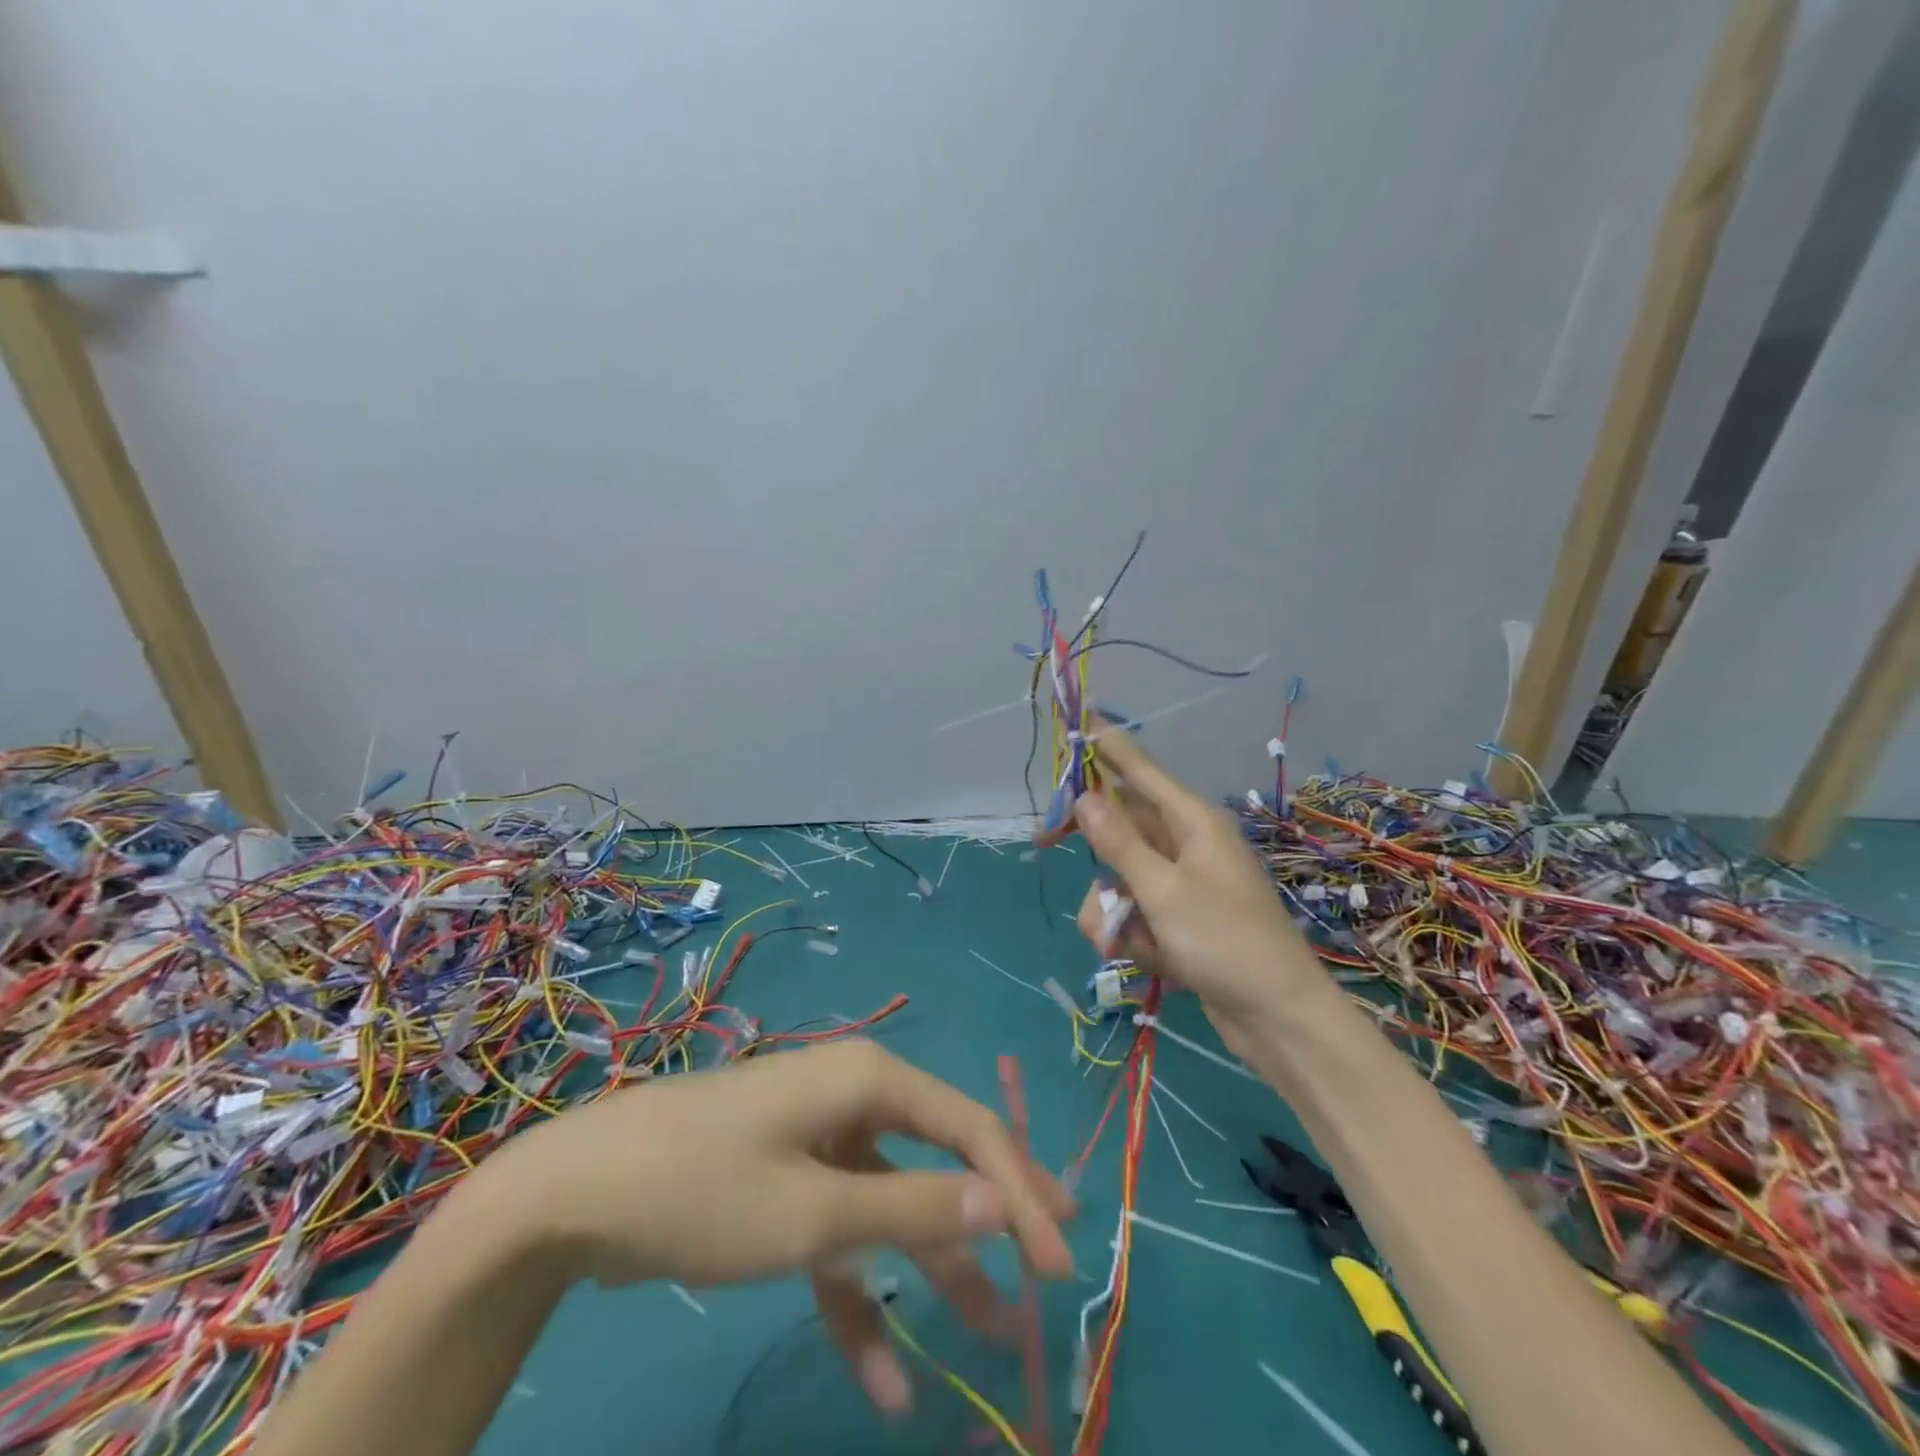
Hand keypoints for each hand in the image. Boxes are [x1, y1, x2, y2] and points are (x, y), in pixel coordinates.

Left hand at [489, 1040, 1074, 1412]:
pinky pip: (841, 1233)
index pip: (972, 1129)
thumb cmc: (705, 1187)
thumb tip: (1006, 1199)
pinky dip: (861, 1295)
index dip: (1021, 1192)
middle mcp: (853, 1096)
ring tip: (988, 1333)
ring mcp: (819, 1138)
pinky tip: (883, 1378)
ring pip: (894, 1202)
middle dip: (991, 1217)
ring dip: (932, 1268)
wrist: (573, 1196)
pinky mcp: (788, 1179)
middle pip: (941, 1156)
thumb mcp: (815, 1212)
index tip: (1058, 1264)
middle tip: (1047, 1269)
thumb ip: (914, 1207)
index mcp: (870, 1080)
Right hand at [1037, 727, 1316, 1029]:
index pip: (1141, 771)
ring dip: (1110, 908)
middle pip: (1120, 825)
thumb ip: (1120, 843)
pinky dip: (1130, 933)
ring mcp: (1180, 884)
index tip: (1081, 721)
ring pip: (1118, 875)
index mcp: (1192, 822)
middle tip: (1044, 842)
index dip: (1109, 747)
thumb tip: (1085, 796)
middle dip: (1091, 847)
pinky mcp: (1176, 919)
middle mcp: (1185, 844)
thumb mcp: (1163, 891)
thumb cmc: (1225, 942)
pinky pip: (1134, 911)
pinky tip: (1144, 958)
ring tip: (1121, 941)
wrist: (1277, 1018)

(WORK ITEM): Could the lines from the top of the material through the line with "index mcp: (870, 1080)" be repeated exactly, pictures left out?

(EXERCISE ANSWER):
Hand keypoints for each hand in the image. Boxes are [x1, y1, x2, y2] and points are (x, y), in pixel coordinates.

Left hand at [489, 1040, 1074, 1412]:
pinky pip: (841, 1233)
index pip: (972, 1129)
thumb cmc: (705, 1187)
thumb tip: (1006, 1199)
pinky dip: (861, 1295)
index dip: (1021, 1192)
middle mcp: (853, 1096)
ring tip: (988, 1333)
ring mcp: (819, 1138)
pinky tip: (883, 1378)
ring pip: (894, 1202)
middle dip: (991, 1217)
ring dip: (932, 1268)
wrist: (573, 1196)
pinky mcp: (788, 1179)
middle pip: (941, 1156)
thumb mcp: (815, 1212)
index tip: (1058, 1264)
middle tip: (1047, 1269)
thumb ip: (914, 1207)
index mcp: (870, 1080)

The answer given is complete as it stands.